Le castagne, dopo i pasti si mangiano due o tre crude, oppure un cucchiaio di farina di castagne crude, che è insaliva molto bene.

La bevanda a base di prezzemolo (vino del cuore). Dopo aver mangiato, una compressa di galanga e finocchio si scioglie nella lingua e poi si beve un bicchiere di prezzemolo.

La dottoressa Strehlow, seguendo Sant’Ildegarda, li raccomanda nei casi di: debolezza cardiaca, insufficienza cardiaca, invecchiamento del cuore, insufficiente afflusso di sangue, debolezza, dolori cardiaci da stress, dolori cardiaci di origine nervosa, ristagno del ritorno della circolazione venosa con edema alle gambe e ai polmoni.

Nel libro (che stiamo traducendo e che sarà pubblicato a breve), racconta il caso di un paziente di 33 anni che è stato messo in pensione anticipata dopo aver riconosciuto un’incapacità lavorativa a causa di endocardite reumatica.
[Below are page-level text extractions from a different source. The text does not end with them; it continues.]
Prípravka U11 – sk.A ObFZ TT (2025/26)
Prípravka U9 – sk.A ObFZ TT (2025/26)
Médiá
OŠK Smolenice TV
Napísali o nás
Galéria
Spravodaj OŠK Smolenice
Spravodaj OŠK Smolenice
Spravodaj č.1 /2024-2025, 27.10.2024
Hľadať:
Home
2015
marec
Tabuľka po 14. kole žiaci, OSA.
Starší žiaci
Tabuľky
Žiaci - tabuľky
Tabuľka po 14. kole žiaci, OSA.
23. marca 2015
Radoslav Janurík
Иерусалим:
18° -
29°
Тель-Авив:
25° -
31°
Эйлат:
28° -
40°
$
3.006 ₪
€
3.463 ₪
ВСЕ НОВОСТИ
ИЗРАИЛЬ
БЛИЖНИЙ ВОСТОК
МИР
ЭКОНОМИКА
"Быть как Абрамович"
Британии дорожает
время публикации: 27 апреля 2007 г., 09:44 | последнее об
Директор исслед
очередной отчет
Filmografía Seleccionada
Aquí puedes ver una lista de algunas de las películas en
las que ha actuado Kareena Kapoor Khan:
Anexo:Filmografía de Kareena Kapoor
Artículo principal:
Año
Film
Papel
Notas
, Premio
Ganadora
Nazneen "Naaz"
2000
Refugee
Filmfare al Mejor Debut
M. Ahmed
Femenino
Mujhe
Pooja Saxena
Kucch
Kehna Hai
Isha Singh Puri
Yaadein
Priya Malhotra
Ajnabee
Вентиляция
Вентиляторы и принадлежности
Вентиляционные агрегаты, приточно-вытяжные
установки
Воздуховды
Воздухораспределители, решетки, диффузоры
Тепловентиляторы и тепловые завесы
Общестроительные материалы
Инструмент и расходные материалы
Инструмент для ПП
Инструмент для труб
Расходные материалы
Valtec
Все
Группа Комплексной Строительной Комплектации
La malattia è stata causata da tonsillite cronica dovuta a infezioni da streptococco, anche se curate con antibiotici. Prendendo 2 cucchiai di farina di castagne al giorno, più un bicchiere di prezzemolo, le sue cellule cardiache si sono rigenerate in modo tale che la paziente ha potuto riprendere l’attività professionale.

Come possiamo vedere, Sant’Ildegarda, che è una grande mistica, non ha smesso di prendersi cura della salute del nostro corpo con rimedi molto semplici ed efficaci che non hanno effetti collaterali indesiderati.